G) Le séjour des troupes allemandes a-t-il influé en quelques sorte sur le parler local ?
Non, je n’entends jamais un seul mot allemand
Observation - je crois utile de citer le fait suivant :
Les officiers bavarois s’avisèrent une fois de photographier les enfants les plus pauvres recevant des Allemands du pain et un bol de chocolat … sans doute pour faire ressortir leur générosité à l’égard des petits affamés français.
Mes plus grandes élèves vinrent me dire ensuite fièrement comment elles avaient échappé à leurs avances …

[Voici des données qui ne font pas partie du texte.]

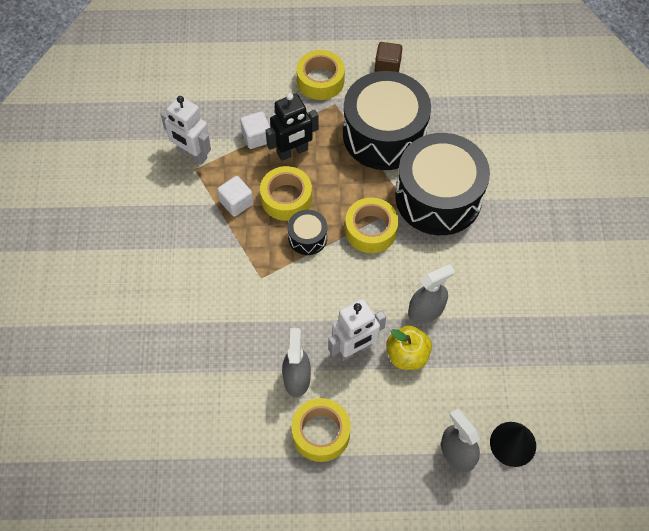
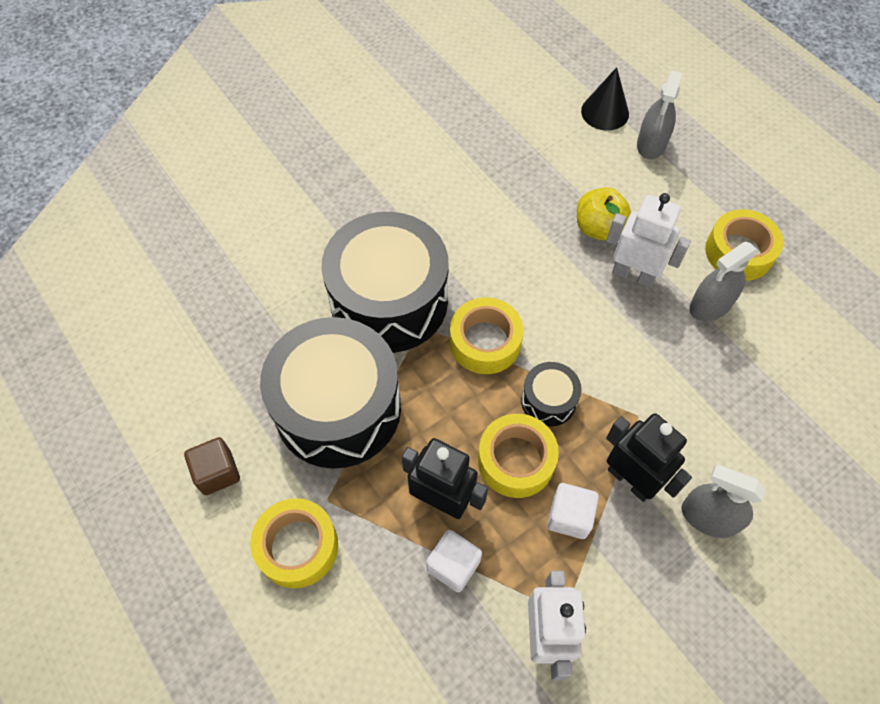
camera: 125 degrees left, 0 degrees up
grey spray bottle [408,264,454,323] -> grey spray bottle moved to [681,464,766,538]
none -> black robot [606,413,692,502]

Territoire occupé par l’armée anglaise - Généralité et rapports des troupes avec la population scolaire

a) Quelles sont les troupes alliées qui ont occupé votre village ?
Les Anglais

b) S’est on battu dans votre région ? A quelle date ?
Du 13 au 23 Octobre 1918

c) Voyez-vous quelques particularités à noter touchant l’attitude des soldats alliés à l’égard des enfants ? des enfants à l’égard des troupes ?
Non – Les Anglais se montraient très généreux avec la population, se privant pour lui procurer de la nourriture, les enfants, les garçons surtout étaient très assidus auprès des cuisines

d) Le séjour des troupes alliées ou indigènes a-t-il influé sur le parler local ?
Non, il n’y eut pas d’ailleurs d’autres indigènes que les Annamites et pendant peu de jours.